== WORK TO BE COMPLETED ==
Please return every one of the following entries line for line, keeping each character, line break and word the same.

== EXERCISE DATA ==

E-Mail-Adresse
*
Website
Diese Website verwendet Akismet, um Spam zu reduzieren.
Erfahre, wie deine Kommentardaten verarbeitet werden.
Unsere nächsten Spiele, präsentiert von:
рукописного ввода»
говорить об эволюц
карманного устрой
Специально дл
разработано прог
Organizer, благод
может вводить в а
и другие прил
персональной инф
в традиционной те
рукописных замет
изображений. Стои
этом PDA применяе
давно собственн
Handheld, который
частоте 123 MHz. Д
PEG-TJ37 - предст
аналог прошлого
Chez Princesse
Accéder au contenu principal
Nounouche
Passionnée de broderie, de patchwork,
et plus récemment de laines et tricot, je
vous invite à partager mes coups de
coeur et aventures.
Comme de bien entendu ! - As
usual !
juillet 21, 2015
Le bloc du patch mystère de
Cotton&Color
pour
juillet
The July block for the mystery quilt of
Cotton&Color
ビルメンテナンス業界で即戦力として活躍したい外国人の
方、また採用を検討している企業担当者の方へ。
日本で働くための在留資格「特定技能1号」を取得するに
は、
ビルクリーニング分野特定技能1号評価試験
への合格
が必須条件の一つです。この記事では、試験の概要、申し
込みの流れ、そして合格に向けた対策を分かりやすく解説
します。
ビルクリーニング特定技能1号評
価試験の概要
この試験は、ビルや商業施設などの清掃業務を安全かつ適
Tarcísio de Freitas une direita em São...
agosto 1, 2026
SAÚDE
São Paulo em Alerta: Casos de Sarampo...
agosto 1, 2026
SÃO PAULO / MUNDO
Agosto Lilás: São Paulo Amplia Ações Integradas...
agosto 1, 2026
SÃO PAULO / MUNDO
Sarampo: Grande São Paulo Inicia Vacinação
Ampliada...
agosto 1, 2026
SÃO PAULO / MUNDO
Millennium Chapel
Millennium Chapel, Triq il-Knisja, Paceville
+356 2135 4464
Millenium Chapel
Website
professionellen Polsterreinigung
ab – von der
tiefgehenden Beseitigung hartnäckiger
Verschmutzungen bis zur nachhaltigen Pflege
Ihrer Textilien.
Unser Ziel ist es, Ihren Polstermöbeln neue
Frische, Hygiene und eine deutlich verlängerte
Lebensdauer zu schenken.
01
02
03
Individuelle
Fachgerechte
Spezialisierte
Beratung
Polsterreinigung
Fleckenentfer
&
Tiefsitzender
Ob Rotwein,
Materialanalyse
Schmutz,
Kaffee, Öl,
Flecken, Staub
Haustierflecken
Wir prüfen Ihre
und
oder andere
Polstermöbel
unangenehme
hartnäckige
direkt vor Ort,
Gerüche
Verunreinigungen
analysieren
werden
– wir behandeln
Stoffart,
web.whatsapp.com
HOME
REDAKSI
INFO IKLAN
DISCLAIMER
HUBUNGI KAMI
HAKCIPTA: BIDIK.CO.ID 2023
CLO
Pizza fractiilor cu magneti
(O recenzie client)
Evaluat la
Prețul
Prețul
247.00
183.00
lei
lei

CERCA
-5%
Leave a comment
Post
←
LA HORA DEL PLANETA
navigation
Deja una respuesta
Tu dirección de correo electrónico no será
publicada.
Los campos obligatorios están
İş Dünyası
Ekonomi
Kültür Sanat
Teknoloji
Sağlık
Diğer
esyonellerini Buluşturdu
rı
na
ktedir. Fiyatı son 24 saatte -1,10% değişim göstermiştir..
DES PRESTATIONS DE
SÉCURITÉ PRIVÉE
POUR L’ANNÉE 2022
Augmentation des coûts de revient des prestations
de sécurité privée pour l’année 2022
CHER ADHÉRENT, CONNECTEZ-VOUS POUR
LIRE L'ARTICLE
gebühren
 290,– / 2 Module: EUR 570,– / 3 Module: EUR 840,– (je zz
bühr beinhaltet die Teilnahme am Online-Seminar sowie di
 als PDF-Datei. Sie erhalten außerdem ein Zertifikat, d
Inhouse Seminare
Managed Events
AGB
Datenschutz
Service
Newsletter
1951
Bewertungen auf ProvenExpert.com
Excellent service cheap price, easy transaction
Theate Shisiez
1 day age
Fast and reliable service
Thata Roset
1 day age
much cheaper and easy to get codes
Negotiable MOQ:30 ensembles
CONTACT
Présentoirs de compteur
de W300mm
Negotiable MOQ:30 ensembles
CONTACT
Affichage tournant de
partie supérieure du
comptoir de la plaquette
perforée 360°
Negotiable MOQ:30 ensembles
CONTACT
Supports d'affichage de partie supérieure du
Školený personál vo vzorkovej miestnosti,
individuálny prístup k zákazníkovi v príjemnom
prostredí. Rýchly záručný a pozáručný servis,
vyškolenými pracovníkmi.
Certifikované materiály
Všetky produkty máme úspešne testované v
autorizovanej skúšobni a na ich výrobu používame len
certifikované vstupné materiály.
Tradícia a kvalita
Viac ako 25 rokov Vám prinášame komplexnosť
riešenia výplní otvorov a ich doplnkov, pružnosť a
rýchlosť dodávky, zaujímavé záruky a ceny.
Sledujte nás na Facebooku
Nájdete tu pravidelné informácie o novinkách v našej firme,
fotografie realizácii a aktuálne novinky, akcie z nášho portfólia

== SOLUTION TO THE PROBLEM ==
E-Mail-Adresse
*
Website
Diese Website verwendet Akismet, um Spam zu reduzieren.
Erfahre, wie deine Kommentardaten verarbeitet werden.
Unsere nächsten Spiele, präsentiert von:
рукописного ввода»
говорить об эволюц
карманного устрой
Специально дл
разработано прог
Organizer, благод
может вводить в а
и другие прил
персональной инф
в традиционной те
рукописных замет
изображений. Стои
этом PDA применяе
давно собственн
Handheld, который
частоте 123 MHz. Д
PEG-TJ37 - предст
аналог прошлого
Chez Princesse
Accéder au contenu principal
Nounouche
Passionnée de broderie, de patchwork,
et plus récemment de laines et tricot, je
vous invite à partager mes coups de
coeur et aventures.
Comme de bien entendu ! - As
usual !
juillet 21, 2015
Le bloc du patch mystère de
Cotton&Color
pour
juillet
The July block for the mystery quilt of
Cotton&Color
ビルメンテナンス業界で即戦力として活躍したい外国人の
方、また採用を検討している企業担当者の方へ。
日本で働くための在留資格「特定技能1号」を取得するに
は、
ビルクリーニング分野特定技能1号評価試験
への合格
が必須条件の一つです。この記事では、試験の概要、申し
込みの流れ、そして合格に向けた対策を分かりやすく解説
します。
ビルクリーニング特定技能1号評
価試験の概要
この試験は、ビルや商業施設などの清掃業務を安全かつ適
Tarcísio de Freitas une direita em São...
agosto 1, 2026
SAÚDE
São Paulo em Alerta: Casos de Sarampo...
agosto 1, 2026
SÃO PAULO / MUNDO
Agosto Lilás: São Paulo Amplia Ações Integradas...
agosto 1, 2026
SÃO PAULO / MUNDO
Sarampo: Grande São Paulo Inicia Vacinação
Ampliada...
agosto 1, 2026
SÃO PAULO / MUNDO
Millennium Chapel
Millennium Chapel, Triq il-Knisja, Paceville
+356 2135 4464
Millenium Chapel
Website
professionellen Polsterreinigung
ab – von der
tiefgehenden Beseitigung hartnäckiger
Verschmutzungen bis zur nachhaltigen Pflege
Ihrer Textilien.
Unser Ziel ist es, Ihren Polstermöbeln neue
Frische, Hygiene und eine deutlich verlängerte
Lebensdauer zu schenken.
01
02
03
Individuelle
Fachgerechte
Spezialisierte
Beratung
Polsterreinigung
Fleckenentfer
&
Tiefsitzender
Ob Rotwein,
Materialanalyse
Schmutz,
Kaffee, Öl,
Flecken, Staub
Haustierflecken
Wir prüfen Ihre
und
oder andere
Polstermöbel
unangenehme
hartnäckige
direkt vor Ort,
Gerüche
Verunreinigungen
analysieren
werden
– wir behandeln
Stoffart,
web.whatsapp.com
HOME
REDAKSI
INFO IKLAN
DISCLAIMER
HUBUNGI KAMI
HAKCIPTA: BIDIK.CO.ID 2023
CLO
Pizza fractiilor cu magneti
(O recenzie client)
Evaluat la
Prețul
Prețul
247.00
183.00
lei
lei

CERCA
-5%
Leave a comment
Post
←
LA HORA DEL PLANETA
navigation
Deja una respuesta
Tu dirección de correo electrónico no será
publicada.
Los campos obligatorios están
İş Dünyası
Ekonomi
Kültür Sanat
Teknoloji
Sağlık
Diğer
esyonellerini Buluşturdu
rı
na
ktedir. Fiyatı son 24 saatte -1,10% değişim göstermiştir..
DES PRESTATIONS DE
SÉCURITÉ PRIVÉE
POUR L’ANNÉE 2022
Augmentation des coûts de revient des prestations
de sécurité privée pour l’année 2022
CHER ADHÉRENT, CONNECTEZ-VOUS POUR
LIRE L'ARTICLE
gebühren
 290,– / 2 Module: EUR 570,– / 3 Module: EUR 840,– (je zz
bühr beinhaltet die Teilnahme am Online-Seminar sowie di
 als PDF-Datei. Sie erhalten außerdem ein Zertifikat, d
Inhouse Seminare
Managed Events
AGB
Datenschutz
Service
Newsletter
1951
Bewertungen auf ProvenExpert.com
Excellent service cheap price, easy transaction
Theate Shisiez
1 day age
Fast and reliable service
Thata Roset
1 day age
much cheaper and easy to get codes
Negotiable MOQ:30 ensembles
CONTACT
Présentoirs de compteur
de W300mm
Negotiable MOQ:30 ensembles
CONTACT
Affichage tournant de
partie supérieure du
comptoir de la plaquette
perforée 360°
Negotiable MOQ:30 ensembles
CONTACT
Supports d'affichage de partie supérieure du
Školený personál vo vzorkovej miestnosti,
individuálny prístup k zákazníkovi v príjemnom
prostredí. Rýchly záručný a pozáručný servis,
vyškolenými pracovníkmi.
Certifikované materiály
Všetky produkty máme úspešne testované v
autorizovanej skúšobni a na ich výrobu používame len
certifikované vstupné materiály.
Tradícia a kvalita
Viac ako 25 rokov Vám prinášame komplexnosť
riešenia výplní otvorov a ich doplnkov, pružnosť a
rýchlosť dodávky, zaujímavé záruky a ceny.
Sledujte nás na Facebooku
Nájdete tu pravidelné informácie o novinkách v našej firme,
fotografie realizácii a aktuálne novinky, akcie z nášho portfólia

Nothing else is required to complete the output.